■ REQUIRED WORK ■
Give back exactly the lines of the material below, starting with the line with "for many adapteees" and going on through the line with "conversion in one".
-- SUPPLIED MATERIAL follows --
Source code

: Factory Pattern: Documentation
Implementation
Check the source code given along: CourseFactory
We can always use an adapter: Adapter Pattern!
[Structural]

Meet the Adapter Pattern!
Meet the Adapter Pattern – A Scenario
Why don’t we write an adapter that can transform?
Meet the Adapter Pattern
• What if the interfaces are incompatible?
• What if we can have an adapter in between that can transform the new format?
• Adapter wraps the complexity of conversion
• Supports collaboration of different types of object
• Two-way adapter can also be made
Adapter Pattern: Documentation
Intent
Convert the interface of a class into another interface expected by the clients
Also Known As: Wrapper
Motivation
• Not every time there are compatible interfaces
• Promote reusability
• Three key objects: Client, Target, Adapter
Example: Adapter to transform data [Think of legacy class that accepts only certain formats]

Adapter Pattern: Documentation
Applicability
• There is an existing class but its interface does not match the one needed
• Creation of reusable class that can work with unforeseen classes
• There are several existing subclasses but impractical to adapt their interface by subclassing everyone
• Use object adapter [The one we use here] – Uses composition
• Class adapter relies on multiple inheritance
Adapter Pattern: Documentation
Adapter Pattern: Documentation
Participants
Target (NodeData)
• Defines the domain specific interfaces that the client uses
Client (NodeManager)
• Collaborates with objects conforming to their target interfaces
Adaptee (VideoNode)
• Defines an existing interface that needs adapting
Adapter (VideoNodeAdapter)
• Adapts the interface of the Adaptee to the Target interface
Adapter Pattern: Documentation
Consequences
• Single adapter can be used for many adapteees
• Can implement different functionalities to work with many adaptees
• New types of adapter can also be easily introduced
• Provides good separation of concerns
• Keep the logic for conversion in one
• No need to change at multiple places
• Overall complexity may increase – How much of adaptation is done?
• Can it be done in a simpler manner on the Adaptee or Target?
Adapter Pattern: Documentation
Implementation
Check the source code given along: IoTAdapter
-- SUPPLIED MATERIAL concluded --
-- SUPPLIED MATERIAL follows --
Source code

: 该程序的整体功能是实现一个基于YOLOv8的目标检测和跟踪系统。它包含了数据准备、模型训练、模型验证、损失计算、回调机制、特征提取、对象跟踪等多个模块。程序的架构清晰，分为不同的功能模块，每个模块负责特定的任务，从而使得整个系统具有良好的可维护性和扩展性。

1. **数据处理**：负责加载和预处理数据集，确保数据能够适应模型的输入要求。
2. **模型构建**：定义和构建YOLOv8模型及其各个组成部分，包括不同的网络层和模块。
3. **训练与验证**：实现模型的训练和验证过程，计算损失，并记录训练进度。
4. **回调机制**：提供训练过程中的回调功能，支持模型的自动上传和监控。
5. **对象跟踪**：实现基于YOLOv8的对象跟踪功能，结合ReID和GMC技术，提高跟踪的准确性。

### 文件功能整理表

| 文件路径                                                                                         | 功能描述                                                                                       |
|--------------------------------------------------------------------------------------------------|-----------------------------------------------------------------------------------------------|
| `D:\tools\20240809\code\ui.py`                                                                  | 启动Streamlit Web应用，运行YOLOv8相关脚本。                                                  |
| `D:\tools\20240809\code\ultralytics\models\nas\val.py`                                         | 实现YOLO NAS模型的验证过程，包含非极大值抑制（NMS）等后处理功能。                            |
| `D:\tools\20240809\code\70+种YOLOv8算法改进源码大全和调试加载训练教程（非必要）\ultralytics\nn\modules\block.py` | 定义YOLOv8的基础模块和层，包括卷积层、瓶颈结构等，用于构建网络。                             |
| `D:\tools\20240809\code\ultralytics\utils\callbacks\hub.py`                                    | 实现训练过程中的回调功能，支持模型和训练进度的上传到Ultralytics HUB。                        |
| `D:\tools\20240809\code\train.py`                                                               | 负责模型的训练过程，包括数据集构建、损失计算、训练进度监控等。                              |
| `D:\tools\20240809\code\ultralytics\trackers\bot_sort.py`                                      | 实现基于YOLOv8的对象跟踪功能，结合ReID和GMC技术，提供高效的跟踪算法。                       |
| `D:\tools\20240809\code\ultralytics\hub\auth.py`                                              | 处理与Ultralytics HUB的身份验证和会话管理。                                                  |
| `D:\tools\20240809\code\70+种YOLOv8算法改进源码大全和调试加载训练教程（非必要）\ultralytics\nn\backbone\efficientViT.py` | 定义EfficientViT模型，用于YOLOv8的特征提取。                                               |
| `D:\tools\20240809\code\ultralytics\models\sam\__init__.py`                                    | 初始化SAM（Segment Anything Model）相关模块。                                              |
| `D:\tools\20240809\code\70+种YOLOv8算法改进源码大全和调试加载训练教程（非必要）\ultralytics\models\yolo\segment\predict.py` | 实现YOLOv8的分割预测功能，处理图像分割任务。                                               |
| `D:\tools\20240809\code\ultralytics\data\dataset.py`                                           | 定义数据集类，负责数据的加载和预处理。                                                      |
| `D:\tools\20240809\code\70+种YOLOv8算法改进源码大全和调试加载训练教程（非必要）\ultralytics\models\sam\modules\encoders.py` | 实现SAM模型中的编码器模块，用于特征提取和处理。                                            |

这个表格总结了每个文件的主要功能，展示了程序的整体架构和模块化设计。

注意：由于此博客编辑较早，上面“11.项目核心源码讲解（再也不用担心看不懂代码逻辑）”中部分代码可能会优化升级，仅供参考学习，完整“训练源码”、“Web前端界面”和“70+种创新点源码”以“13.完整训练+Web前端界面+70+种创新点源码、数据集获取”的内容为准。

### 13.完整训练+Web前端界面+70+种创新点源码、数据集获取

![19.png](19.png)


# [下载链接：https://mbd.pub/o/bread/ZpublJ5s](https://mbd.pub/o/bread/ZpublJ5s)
-- SUPPLIED MATERIAL concluded --
■ ANSWER TO THE EXERCISE ■
• Single adapter can be used for many adapteees
• Can implement different functionalities to work with many adaptees
• New types of adapter can also be easily introduced
• Provides good separation of concerns
• Keep the logic for conversion in one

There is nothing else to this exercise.